Text excerpt.
• • • • •
Feeling the Fear…and Moving Through It

I’ve  been thinking a lot about this whole fear-of-success thing. I’ve never considered myself to be a particularly fearful person. In fact, I’ll admit to having scoffed at people for being ruled by fear.

Not me, I said. I go forth into the world without fear, exploring places that only the fearless dare go.

Turns out, I’ve got my own personal brand of fear, and I never realized how strong it is and how much it’s been holding me back.

That’s an inconvenient blow to the beliefs I’ve always held of myself. 🙂

One of my big goals is to be a professional performer. In order to achieve that goal, I have to be in a place that has an abundance of educational opportunities, audition opportunities, and performing opportunities. Obviously. Now, there’s a certain city that has all of those things in spades. (It’s not New York. Not yet, anyway. Baby steps!) However, the downside (and upside) to that city is that it happens to be filled to the brim with my friends. College friends, high school friends–they’ve migrated there in droves. Having friends around is awesome in terms of comfort and fun.

However, I’ve been living the past few years in a world that’s totally removed from my friends and family. My big fat failures have happened in remote parts of Central America and Asia and Europe, where no one is witness to them but me and a bunch of strangers who couldn’t care less. One of my big fat fears is that if I move to this city and go after my dreams–like, REALLY go after them–there will be a big audience to see me fail. An audience made of people I respect and adore, and whose opinions matter greatly to me. What will they think of me if I fail at being a normal person? When I can’t just run away to another country?

So that’s the situation. I’ve been in transit for years, and now I have to move somewhere. Basically, there are two choices before me: 1) a small town with no opportunities but a very, VERY safe and comfortable atmosphere in which I know I won’t fail, and 2) The city where I’ll be on display but have every opportunity to go after what I want. I’ve been going back and forth between these two options, wrestling with a very uncomfortable inner debate. The small town is safe. It’s home. The big city is scary.
• • • • •
Supplied entries.
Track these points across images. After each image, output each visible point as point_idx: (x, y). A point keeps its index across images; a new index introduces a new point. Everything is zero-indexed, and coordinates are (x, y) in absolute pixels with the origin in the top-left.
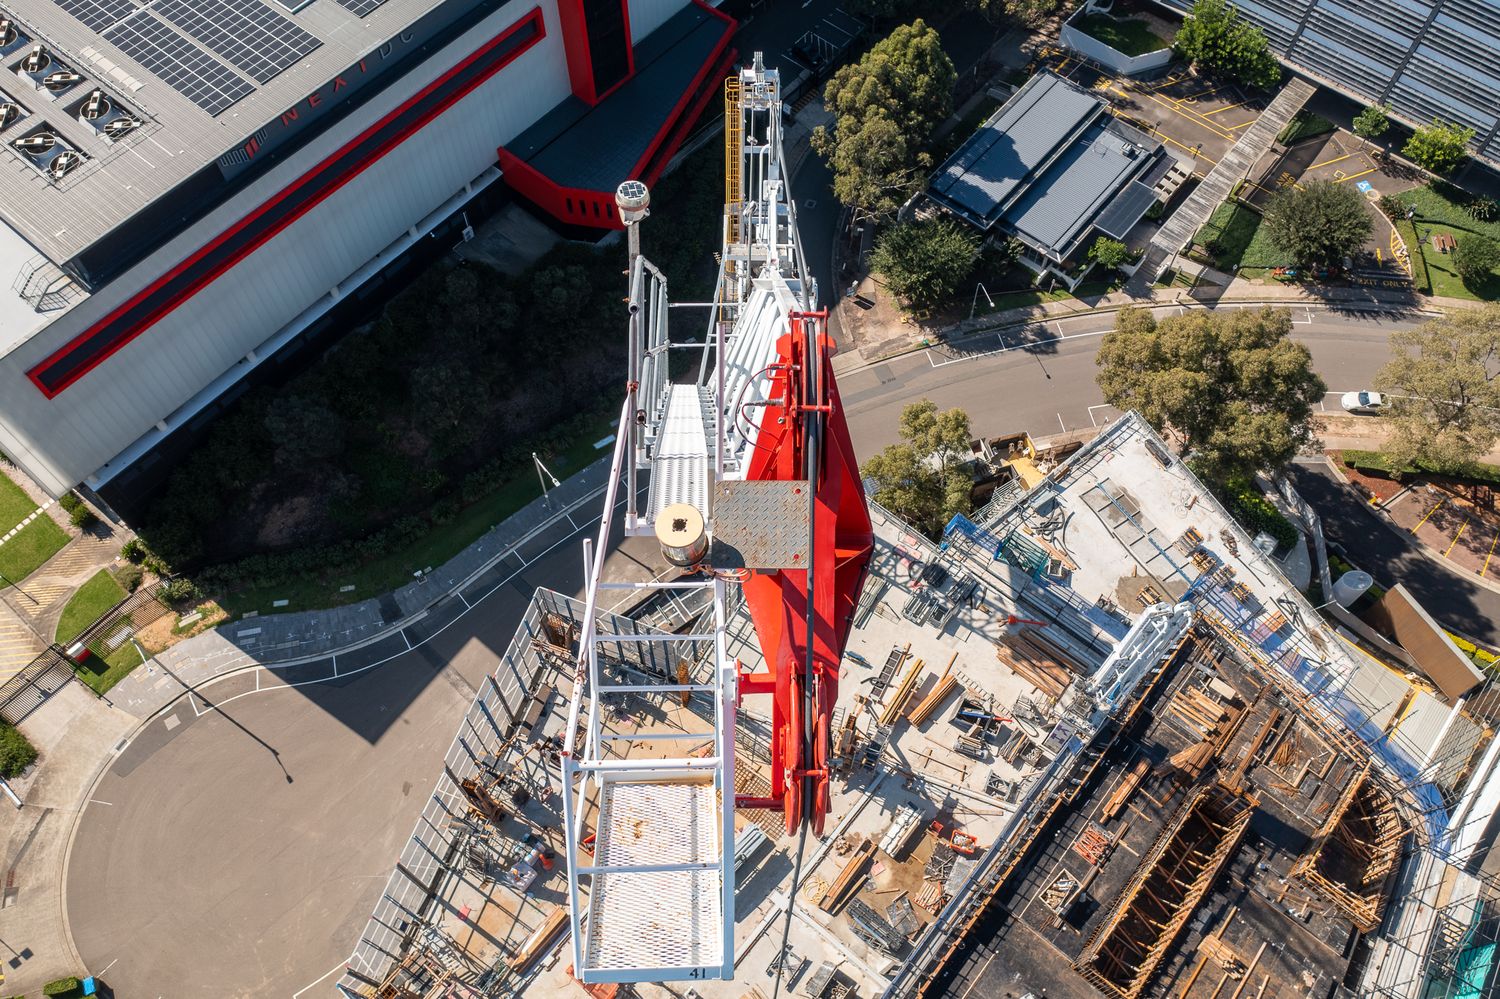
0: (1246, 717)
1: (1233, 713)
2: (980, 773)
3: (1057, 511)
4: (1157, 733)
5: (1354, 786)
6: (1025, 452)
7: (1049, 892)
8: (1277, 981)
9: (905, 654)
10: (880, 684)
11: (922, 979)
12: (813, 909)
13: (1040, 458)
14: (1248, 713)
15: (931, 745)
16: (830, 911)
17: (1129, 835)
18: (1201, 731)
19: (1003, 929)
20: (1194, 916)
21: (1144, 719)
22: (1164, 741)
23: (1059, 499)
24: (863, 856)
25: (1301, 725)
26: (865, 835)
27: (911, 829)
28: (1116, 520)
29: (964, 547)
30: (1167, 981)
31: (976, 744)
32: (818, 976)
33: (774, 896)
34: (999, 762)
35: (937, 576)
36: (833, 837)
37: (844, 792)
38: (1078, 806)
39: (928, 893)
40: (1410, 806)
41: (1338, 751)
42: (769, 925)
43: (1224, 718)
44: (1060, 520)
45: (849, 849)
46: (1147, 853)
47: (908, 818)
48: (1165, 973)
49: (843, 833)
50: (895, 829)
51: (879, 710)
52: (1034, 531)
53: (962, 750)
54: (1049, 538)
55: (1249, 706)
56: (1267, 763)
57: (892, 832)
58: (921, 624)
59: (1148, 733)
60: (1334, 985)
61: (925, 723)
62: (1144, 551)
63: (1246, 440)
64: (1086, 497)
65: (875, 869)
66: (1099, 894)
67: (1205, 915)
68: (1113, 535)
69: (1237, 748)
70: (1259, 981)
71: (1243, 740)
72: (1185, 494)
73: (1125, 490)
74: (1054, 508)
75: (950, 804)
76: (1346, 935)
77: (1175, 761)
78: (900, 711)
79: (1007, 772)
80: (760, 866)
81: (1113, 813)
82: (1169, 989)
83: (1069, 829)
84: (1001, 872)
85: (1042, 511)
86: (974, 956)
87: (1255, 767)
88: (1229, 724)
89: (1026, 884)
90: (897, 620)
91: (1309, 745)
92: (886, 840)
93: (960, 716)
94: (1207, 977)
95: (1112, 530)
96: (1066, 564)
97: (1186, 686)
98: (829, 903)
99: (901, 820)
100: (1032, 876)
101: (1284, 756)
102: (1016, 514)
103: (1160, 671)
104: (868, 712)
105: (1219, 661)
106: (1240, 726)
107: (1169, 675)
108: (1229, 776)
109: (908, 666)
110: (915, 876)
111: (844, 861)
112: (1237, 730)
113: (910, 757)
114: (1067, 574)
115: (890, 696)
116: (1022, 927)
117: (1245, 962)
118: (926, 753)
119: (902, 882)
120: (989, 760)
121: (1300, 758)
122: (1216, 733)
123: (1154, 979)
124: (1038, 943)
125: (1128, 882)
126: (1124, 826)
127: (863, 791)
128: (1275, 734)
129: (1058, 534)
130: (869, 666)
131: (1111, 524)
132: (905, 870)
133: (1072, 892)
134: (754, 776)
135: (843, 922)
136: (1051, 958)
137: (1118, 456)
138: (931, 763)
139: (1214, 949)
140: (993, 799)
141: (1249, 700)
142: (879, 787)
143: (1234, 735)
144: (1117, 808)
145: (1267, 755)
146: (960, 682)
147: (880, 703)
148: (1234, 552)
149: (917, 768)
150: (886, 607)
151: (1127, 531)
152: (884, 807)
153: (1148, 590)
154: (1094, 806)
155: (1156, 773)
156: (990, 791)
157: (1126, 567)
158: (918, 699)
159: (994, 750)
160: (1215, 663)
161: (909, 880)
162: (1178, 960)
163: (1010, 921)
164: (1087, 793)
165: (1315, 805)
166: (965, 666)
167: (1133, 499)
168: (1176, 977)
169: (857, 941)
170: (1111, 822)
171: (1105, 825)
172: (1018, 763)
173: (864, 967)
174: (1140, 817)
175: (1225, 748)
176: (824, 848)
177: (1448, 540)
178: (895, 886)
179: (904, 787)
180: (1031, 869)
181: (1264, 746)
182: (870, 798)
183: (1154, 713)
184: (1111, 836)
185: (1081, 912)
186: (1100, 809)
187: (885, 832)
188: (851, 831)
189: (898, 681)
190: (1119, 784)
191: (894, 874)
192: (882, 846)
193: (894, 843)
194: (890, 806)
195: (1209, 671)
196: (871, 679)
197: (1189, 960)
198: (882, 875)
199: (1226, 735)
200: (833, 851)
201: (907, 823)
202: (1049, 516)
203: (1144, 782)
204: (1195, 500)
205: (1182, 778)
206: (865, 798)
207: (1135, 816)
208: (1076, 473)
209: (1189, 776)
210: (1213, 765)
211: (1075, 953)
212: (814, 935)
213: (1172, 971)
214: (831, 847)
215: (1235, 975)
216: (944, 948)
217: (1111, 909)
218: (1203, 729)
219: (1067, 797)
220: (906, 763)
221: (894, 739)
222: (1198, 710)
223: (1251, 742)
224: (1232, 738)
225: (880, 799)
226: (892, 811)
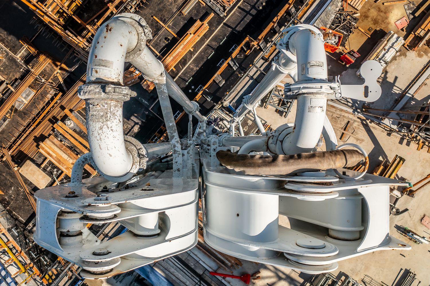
0: (15, 142)
1: (28, 147)
14: (10, 148)
50: (387, 58)
55: (8, 156)
58: (341, 274)
69: (34, 103)
71: (23, 114)
81: (198, 23)
83: (248, 13)
87: (16, 80)
88: (37, 133)
90: (367, 280)
92: (398, 46)
106: (24, 131)
110: (367, 16)
112: (29, 125)
119: (379, 10)
122: (54, 120)
126: (186, 11)
127: (412, 98)
132: (375, 22)
142: (397, 102)
143: (34, 120)
152: (393, 85)
154: (215, 39)
171: (208, 11)
174: (165, 22)
175: (48, 103)
178: (386, 7)
186: (210, 32)
190: (183, 62)
191: (387, 18)
193: (390, 44)
199: (43, 119)
206: (412, 91)
207: (170, 23)
218: (70, 124)
219: (248, 45)
220: (366, 126)
221: (378, 150)
222: (72, 148)
223: (13, 109)
224: (38, 115)
225: (396, 90)
226: (385, 78)
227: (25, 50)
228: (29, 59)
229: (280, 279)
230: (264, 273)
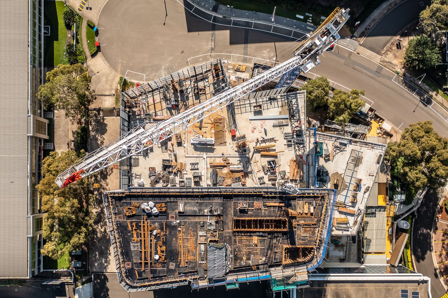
0: (310, 218)
1: (309, 215)
2: (261, 174)
3: (344, 147)
4: (293, 203)
5: (311, 246)
6: (380, 124)
7: (241, 203)
8: (259, 253)
9: (275, 141)
10: (264, 141)
11: (208, 192)
12: (208, 163)
13: (381, 128)
15: (259, 161)
16: (210, 166)
17: (266, 211)
18: (299, 211)
19: (229, 200)
20: (259, 232)
21: (294, 198)
22: (293, 205)
23: (347, 145)
24: (226, 164)
25: (317, 229)
26: (230, 162)
27: (238, 169)
28: (352, 161)
29: (311, 134)
30: (243, 234)
31: (266, 169)
32: (197, 173)
33: (205, 154)
34: (267, 176)
35: (299, 134)
36: (225, 156)
37: (235, 151)
38: (264, 197)
39: (229, 181)
40: (317, 259)
41: (316, 240)
42: (199, 157)
43: (306, 214)
44: (342, 149)
45: (225, 161)
46: (265, 216)
47: (240, 167)
48: (244, 233)
49: (227, 157)
50: (236, 166)
51: (258, 144)
52: (334, 145)
53: (263, 167)
54: (335, 150)
55: (313, 217)
56: (303, 228)
57: (234, 166)
58: (285, 139)
59: (292, 201)
60: (267, 264)
61: (262, 156)
62: (349, 173)
63: (411, 176)
64: (353, 151)
65: (225, 168)
66: (249, 213)
67: (261, 234)
68: (347, 163)
69: (302, 220)
70: (256, 250)
71: (305, 220)
72: (372, 172)
73: (362, 158)
74: (344, 146)
75: (251, 172)
76: (278, 261)
77: (290, 210)
78: (261, 150)
79: (266, 179)
80: (208, 147)
82: (242, 235)
83: (258, 199)
84: (239, 192)
85: (341, 144)
86: (220, 198)
87: (300, 226)
88: (306, 215)
89: (241, 198)
90: (282, 133)
91: (314, 233)
92: (232, 166)
93: (269, 162)
94: (249, 241)
95: (349, 162)
96: (331, 158)
97: (307, 202)
98: (211, 165)
99: (239, 166)
100: (244, 198)
101: (307, 230)
102: (335, 138)
103: (307, 195)
104: (256, 143)
105: (319, 205)
107: (307, 197)
108: (295, 222)
109: (273, 143)
110: (230, 177)
111: (222, 162)
112: (306, 218)
113: (253, 158)
114: (329, 160)
115: (263, 145)
116: (232, 203)
117: (258, 246)
118: (257, 161)
119: (227, 175)
120: (266, 174)
121: (309, 233)
122: (302, 214)
123: (241, 232)
124: (232, 208)
125: (256, 216)
126: (267, 209)
127: (239, 154)
128: (311, 226)
129: (338, 151)
130: (266, 136)
131: (350, 161)
132: (230, 174)
133: (245, 207)
134: (224, 131)
135: (210, 170)
136: (231, 212)
137: (371, 150)
138: (255, 163)
139: (255, 239)
140: (258, 180)
141: (315, 216)
142: (242, 157)
143: (304, 218)
144: (269, 205)
145: (305, 226)
146: (278, 156)
147: (260, 144)
148: (365, 192)
149: (252, 162)
150: (283, 129)
151: (351, 166)
152: (239, 160)
153: (337, 180)
155: (283, 208)
156: (259, 179)
157: (341, 171)
158: (267, 151)
159: (269, 173)
160: (318, 204)
161: (229, 176)
162: (249, 234)
163: (232, 200)
164: (268, 197)
165: (301, 241)
166: (283, 155)
167: (361, 161)
168: (245, 236)
169: (209, 175)
170: (265, 206)
171: (264, 205)
172: (270, 180)
173: (206, 180)
175: (300, 218)
176: (221, 156)
177: (441, 239)
178: (225, 174)
179: (246, 162)
180: (245, 197)
181: (306, 225)
182: (239, 157)
183: (297, 199)
184: (263, 208)
185: (243, 211)
186: (267, 202)
187: (234, 165)
188: (229, 158)
189: (268, 144)
190: (275, 202)
191: (227, 173)
192: (230, 166)
193: (233, 168)
194: (240, 161)
195: (314, 205)
196: (263, 138)
197: (251, 236)
198: (225, 171)
199: (302, 216)
200: (222, 158)
201: (239, 168)
202: (341, 146)
203: (279, 207)
204: (373, 175)
205: (287, 214)
207: (271, 210)
208: (358, 144)
209: (289, 214)
210: (294, 218)
211: (235, 215)
212: (204, 167)
213: (246, 234)
214: (222, 157)
215: (254, 246)
216: (216, 192)
217: (249, 216)
218: (300, 211)
219: (264, 194)
220: (252, 159)
221: (254, 152)
222: (303, 208)
223: (305, 222)
224: (303, 218)
225: (240, 159)
226: (239, 163)
227: (294, 230)
228: (295, 228)
229: (296, 150)
230: (298, 154)
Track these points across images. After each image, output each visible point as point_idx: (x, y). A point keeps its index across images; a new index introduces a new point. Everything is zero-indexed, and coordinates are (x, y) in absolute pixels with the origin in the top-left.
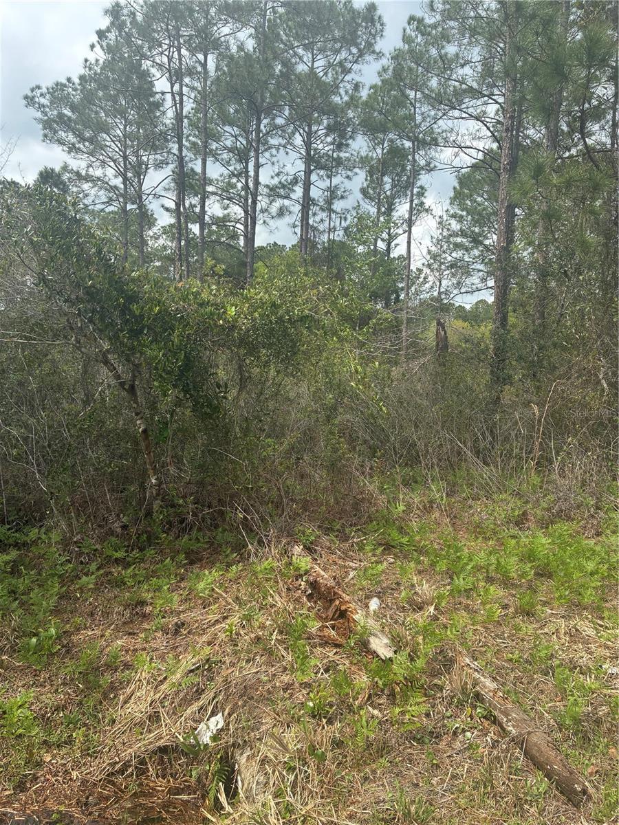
• • • • •
What you should do.
Give back everything from "Not me, I said." down to "comfort and fun." in the fear-of-success post, word for word.

Exercise solution.
Not me, I said. I go forth into the world without fear, exploring places that only the fearless dare go.

Turns out, I’ve got my own personal brand of fear, and I never realized how strong it is and how much it’s been holding me back.

That’s an inconvenient blow to the beliefs I’ve always held of myself. 🙂

One of my big goals is to be a professional performer. In order to achieve that goal, I have to be in a place that has an abundance of educational opportunities, audition opportunities, and performing opportunities. Obviously. Now, there’s a certain city that has all of those things in spades. (It’s not New York. Not yet, anyway. Baby steps!) However, the downside (and upside) to that city is that it happens to be filled to the brim with my friends. College friends, high school friends–they’ve migrated there in droves. Having friends around is awesome in terms of comfort and fun.